* ページ *
━━━━━━━━

(19)【発行国】日本国特許庁(JP)
(12)【公報種別】公開特許公報(A)
(11)【公開番号】P2023098422
(43)【公開日】2023-07-10
(54)【発明の名称】農業管理システム
(51)【国際特許分類】
G06Q 50/02 20120101AFI20230703BHJP
【FI】
G06Q50/02
【審査請求】未請求
【請求項の数】5
【出願形態】OL
(21)【出願番号】P 2021215165
(22)【出願日】2021-12-28
(71)【出願人】
【識別番号】000001812
【氏名又は名称】株式会社サタケ
(74)【代理人】
【識別番号】110001151
【氏名又は名称】あいわ弁理士法人
(72)【発明者】
【氏名】池田 信義
(72)【発明者】
【氏名】坪江 直樹
【テーマコード(参考)】
5L049
【Fターム(参考)】
5L049CC01
(57)【要約】 (修正有)
【課題】圃場及び圃場で収穫された農作物の処理情報を、従来よりも効率的に表示出力する農業管理システムを提供する。
【解決手段】少なくともシステムの管理手段となる管理装置10と、調製施設20と、通信端末30とが、インターネット回線などを含む通信回線によってそれぞれ接続されている農業管理システム100は、圃場の情報と該圃場で収穫した農作物の処理情報とを少なくとも管理する管理手段と、管理手段と接続されて処理情報を表示出力することが可能な表示部と、を有する。通信端末の表示部は、圃場の位置と処理情報とを一のピン表示にて地図情報とともに表示出力する。
【選択図】
図1
【特許請求の範囲】
【請求項1】
圃場の情報と該圃場で収穫した農作物の処理情報とを少なくとも管理する管理手段と、
前記管理手段と接続されて前記処理情報を表示出力することが可能な表示部と、を有し、
前記表示部は、前記圃場の位置と前記処理情報とを一のピン表示にて地図情報とともに表示出力する
ことを特徴とする農業管理システム。
【請求項2】
前記ピン表示の表示態様を前記処理情報の数値範囲に基づいて可変表示可能な表示設定手段を備えている
請求項1に記載の農業管理システム。

━━━━━━━━

* データ一覧 *
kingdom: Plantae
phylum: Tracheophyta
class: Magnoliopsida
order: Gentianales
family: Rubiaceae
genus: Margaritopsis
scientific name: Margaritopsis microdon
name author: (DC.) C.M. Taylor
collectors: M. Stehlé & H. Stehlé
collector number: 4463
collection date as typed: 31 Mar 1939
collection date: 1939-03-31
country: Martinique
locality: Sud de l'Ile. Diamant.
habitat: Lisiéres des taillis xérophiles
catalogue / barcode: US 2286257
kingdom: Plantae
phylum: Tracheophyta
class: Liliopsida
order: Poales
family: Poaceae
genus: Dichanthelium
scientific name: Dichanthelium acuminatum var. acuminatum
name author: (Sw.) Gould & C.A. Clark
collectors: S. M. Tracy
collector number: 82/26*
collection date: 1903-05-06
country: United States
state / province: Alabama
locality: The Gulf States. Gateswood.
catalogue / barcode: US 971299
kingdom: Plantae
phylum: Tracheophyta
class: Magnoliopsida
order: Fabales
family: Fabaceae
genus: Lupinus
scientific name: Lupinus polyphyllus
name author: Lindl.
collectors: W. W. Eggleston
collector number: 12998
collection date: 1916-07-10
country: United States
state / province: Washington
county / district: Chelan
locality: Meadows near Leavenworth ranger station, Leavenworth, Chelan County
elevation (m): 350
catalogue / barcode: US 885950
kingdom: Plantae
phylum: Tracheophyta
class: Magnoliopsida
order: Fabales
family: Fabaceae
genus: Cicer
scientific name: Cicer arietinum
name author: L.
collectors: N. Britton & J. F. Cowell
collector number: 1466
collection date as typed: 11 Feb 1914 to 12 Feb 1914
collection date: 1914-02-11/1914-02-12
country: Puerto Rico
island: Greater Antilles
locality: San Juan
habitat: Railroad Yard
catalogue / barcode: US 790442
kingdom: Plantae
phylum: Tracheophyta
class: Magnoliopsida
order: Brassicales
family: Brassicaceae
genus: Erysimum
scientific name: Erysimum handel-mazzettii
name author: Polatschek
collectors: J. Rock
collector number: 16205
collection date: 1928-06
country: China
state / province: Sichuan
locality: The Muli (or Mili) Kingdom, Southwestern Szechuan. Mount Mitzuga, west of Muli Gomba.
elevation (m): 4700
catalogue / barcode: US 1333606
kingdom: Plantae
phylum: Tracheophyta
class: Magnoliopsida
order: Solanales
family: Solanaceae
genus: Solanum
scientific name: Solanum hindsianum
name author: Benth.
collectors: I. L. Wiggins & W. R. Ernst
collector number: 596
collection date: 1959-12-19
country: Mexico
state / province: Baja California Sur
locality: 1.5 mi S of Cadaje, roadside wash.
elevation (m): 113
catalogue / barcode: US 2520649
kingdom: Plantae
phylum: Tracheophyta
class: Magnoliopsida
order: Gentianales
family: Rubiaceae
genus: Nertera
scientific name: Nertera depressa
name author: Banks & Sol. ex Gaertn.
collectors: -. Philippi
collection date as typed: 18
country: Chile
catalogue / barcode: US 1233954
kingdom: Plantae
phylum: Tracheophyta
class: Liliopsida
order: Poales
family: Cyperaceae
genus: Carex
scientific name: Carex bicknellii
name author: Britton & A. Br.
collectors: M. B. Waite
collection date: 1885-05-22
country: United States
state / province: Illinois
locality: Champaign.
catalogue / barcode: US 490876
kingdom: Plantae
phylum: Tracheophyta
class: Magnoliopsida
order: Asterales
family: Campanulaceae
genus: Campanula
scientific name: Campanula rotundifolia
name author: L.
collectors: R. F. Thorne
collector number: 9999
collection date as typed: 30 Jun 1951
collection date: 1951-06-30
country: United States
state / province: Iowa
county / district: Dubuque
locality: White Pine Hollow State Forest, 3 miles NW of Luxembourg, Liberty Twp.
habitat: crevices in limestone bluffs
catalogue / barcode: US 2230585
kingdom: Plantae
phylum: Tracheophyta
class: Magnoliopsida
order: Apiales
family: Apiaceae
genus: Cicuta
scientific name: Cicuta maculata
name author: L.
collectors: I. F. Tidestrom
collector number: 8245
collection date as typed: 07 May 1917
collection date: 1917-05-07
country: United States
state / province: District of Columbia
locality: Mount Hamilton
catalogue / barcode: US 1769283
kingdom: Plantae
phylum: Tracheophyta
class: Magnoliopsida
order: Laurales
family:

━━━━━━━━

* 作業内容 *
1. 農業管理システムの公報にある「通信端末の表示部は、圃場の位置と処理情報とを一のピン表示にて地図情報とともに表示出力する。」という一文を英語に訳すとどうなりますか？
2. 農業管理システムの公報を、最後の文の後から続けて書いてもらえますか？
これらの記録は、上の公報とは別の資料です。

* 回答 *
1. The display unit of the communication terminal displays and outputs the position of the field and the processing information as a single pin display together with map information.

2.
【請求項3】
前記表示設定手段は、前記処理情報の数値範囲を任意の数値範囲に設定可能であるとともに、該任意の数値範囲に該当する前記ピン表示のみを前記地図情報とともに表示出力する
請求項2に記載の農業管理システム。
【請求項4】
前記圃場で収穫した農作物を処理した処理機械の情報を受け付ける機械情報受付手段を有し、
前記機械情報受付手段は、前記処理機械に設けられた二次元コードを読み取って前記圃場の情報に紐付けられる
請求項1~3のいずれかに記載の農業管理システム。
【請求項5】
前記処理情報は、前記圃場における収穫量及び/又は前記圃場で収穫された農作物の品質情報である
請求項1~4のいずれかに記載の農業管理システム。
【発明の詳細な説明】
【技術分野】
【0001】
本発明は、圃場を含めた農作物に関する情報を管理することが可能な、農業管理システムに関する。
【背景技術】
【0002】
従来、所定の処理機(光選別機など)における処理結果を、地図情報と共に簡単に確認する農業管理システムがあった。例えば特許文献1には、収穫した作物に対して処理を行う複数の処理機のうち、少なくとも1つの処理機の選択を受け付ける機械受付部と、当該機械受付部で選択受付された処理機における第1処理結果を、地図情報に重ねて表示する表示部とを備えた農業管理システムが開示されている。
【0003】
このような構成により、複数の処理機が存在する場合に、特定の処理機における処理結果を、地図情報と共に簡単に確認することができる。その一方、特定の圃場で収穫された農作物は、複数の処理機が同時に稼働して処理されることが多く、その場合に従来技術では、システムのユーザが調製工程ごとにどの処理機が稼働しているかを考えながら(把握しながら)、1つ1つの処理機を選択して確認する必要があった。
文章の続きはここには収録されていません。